Une quinzaine de jours plus tard, sont  jugés à Coutances, Guillaume Le Gouey, cultivateur, Jacques  Néhou dit l’Epine, domestique et Etienne Dubreuil, cabaretier, domiciliés à Hémevez, tous trois accusés « d’exactions chouaniques » et de vol d’armes et de chevaux. Ces faits semblent cependant exceptionnels et la paix revient petit à petit dans la commune. Il n’est guère que les conditions météorologiques qui venaient de temps à autre perturber le quotidien. Le 18 brumaire an IX (9 novembre 1800), un violent orage s’abat sur Hémévez mettant à terre 430 pommiers sur la commune et détruisant en partie le moulin qui nécessita 1000 francs de réparations.

 

Qu’était devenu pendant ce temps l’ancien seigneur d’Hémevez ?

 

Et bien LouisCharles de la Motte-Angot, qui était officier de l’armée royale en 1789 se rallia à la Révolution et combattit pour la Nation. Maréchal de camp de Dumouriez, il devint en 1793, commandant en chef de l’armée des Pyrénées orientales et partit combattre en Catalogne. Sa seigneurie d’Hémévez devait être alors bien loin de ses préoccupations. Emportant plusieurs victoires en Espagne, il peine à faire régner la discipline dans ses troupes et est destitué par la Convention le 6 août 1793. Alors que la Terreur fait rage, il est arrêté et emprisonné.
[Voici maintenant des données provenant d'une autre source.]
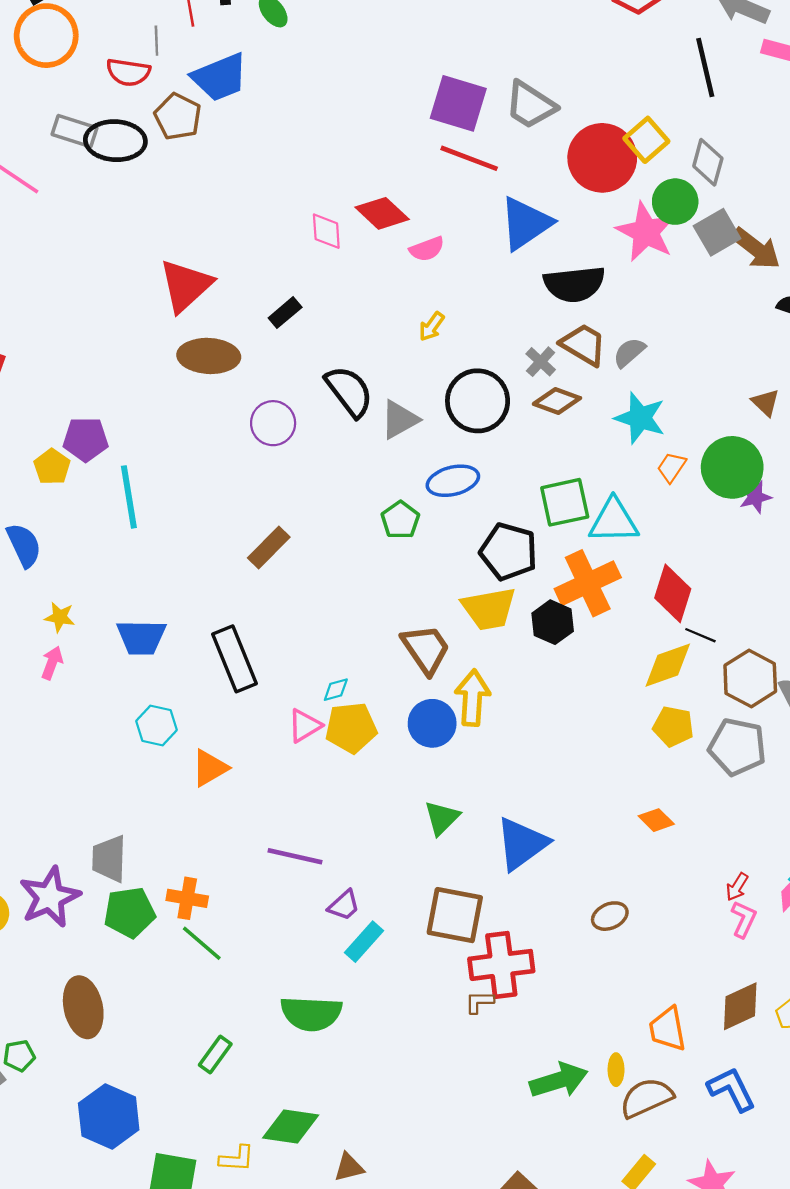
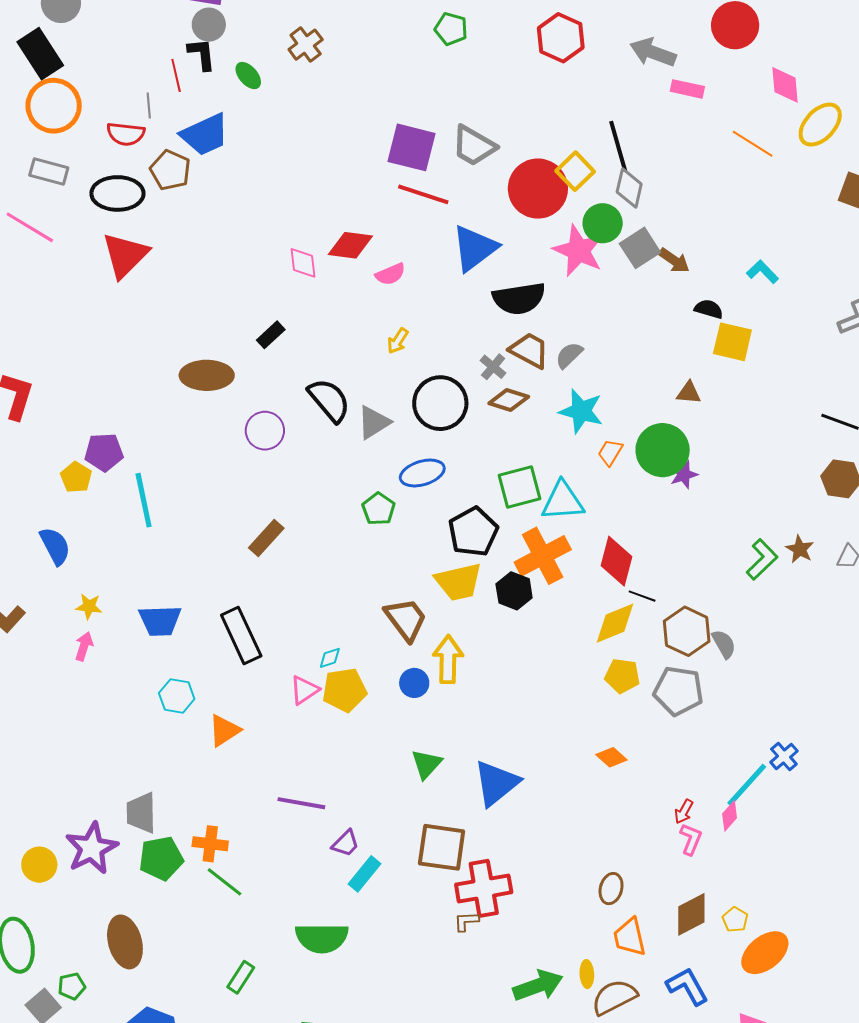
black line: (705, 67) -> (618, 146), moved
gray rectangle: (75, 131) -> (49, 172), moved
red diamond: (382, 213) -> (350, 245), turned -33
brown arrow: (756, 249) -> (674, 260), size x0.7
red triangle: (186, 286) -> (125, 255), moved
brown triangle: (766, 403) -> (689, 393), turned -36
black pentagon: (509, 552) -> (473, 532), turned 30
blue circle: (432, 723) -> (414, 683), size x0.7
brown ellipse: (610, 916) -> (611, 889), moved, turned -48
Victime de la 3eme conspiration des prisons, il fut guillotiné le 22 juillet 1794 mais son nom restera inscrit à jamais sur l’Arc de Triomphe comme celui d’un des généraux français ayant porté la Révolution et défendu la Nation

.

Il n’en reste pas moins qu’il était considéré au moment de son exécution comme ennemi de la nation. L’an 7 de la République, ses héritiers sont expropriés du château d’Hémévez et se réfugient avec leur mère à Valognes où ils possédaient une autre demeure.

 
         
 

Tout le domaine d’Hémevez se trouve alors mis aux enchères. L’acte d’expropriation , en faisant l’inventaire des biens, nous permet également de savoir à quoi ressemblait le château à cette époque. Le château se composait alors de deux longueurs de bâtiments couverts semblet-il en chaume. On y retrouve les bâtiments agricoles classiques (écurie, étable), un potager et de nombreux champs entourant le domaine.

 

La veuve de l’ancien seigneur parvint à racheter une partie des biens mis en vente et les membres de la famille de la Motte-Angot continuèrent à vivre et à être enterré à Hémévez bien des années après la Révolution. Les villageois d’Hémévez eux, connurent après la Révolution encore bien des guerres, encore bien des alamités et encore des mauvaises récoltes. Mais la vie continua de s’écouler dans ce petit village aujourd’hui paisible. Voici ce que l’on pouvait dire de l’histoire de cette jolie commune d’Hémevez, depuis le Moyen Âge jusqu’à la Révolution.